#### [Task instructions]
In the data below, begin at the line with "Olímpicos, ganando la" and stop after the line with "0 PROIZVODA"; output those lines exactly and no pictures.

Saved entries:
= = = =
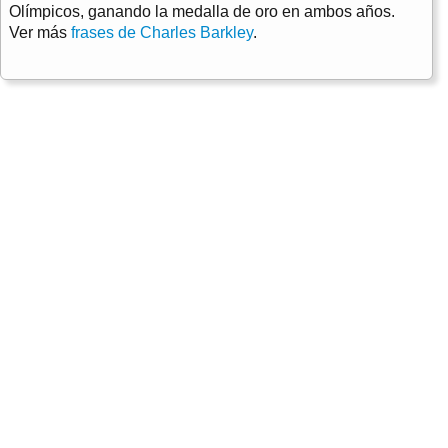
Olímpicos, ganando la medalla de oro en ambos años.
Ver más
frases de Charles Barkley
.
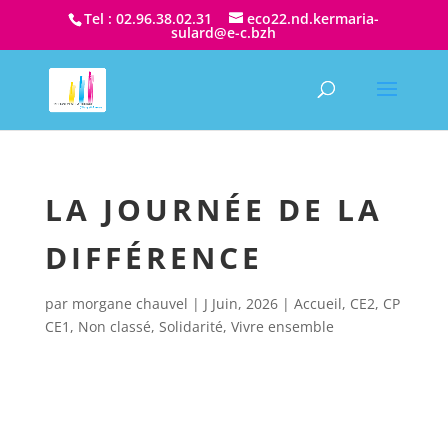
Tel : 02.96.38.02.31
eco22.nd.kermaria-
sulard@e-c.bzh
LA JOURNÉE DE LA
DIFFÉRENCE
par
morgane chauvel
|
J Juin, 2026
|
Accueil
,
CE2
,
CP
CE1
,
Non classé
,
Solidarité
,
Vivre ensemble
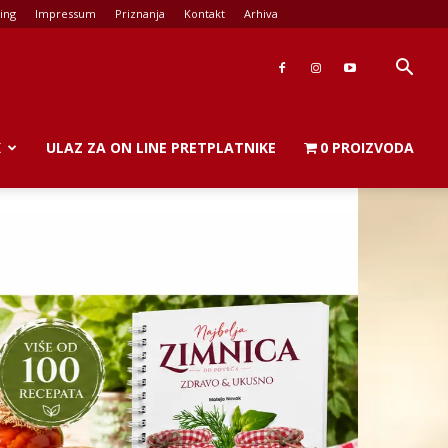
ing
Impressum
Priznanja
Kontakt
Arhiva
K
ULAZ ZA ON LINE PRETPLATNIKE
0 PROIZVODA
= = = =
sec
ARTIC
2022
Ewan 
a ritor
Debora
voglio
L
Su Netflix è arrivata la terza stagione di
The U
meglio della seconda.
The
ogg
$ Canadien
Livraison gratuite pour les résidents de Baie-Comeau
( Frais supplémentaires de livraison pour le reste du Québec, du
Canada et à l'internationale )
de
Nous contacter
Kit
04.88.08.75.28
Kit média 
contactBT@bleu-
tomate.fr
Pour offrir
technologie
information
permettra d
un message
= = = =
#### [Task output]
Olímpicos, ganando la medalla de oro en ambos años.
Ver más
frases de Charles Barkley
.
Tel : 02.96.38.02.31
eco22.nd.kermaria-
sulard@e-c.bzh
LA JOURNÉE DE LA
DIFFÉRENCE
par
morgane chauvel
|
J Juin, 2026
|
Accueil
,
CE2
,
CP
CE1
,
Non classé
,
Solidarité
,
Vivre ensemble
ing
Impressum
Priznanja
Kontakt
Arhiva
K
ULAZ ZA ON LINE PRETPLATNIKE
0 PROIZVODA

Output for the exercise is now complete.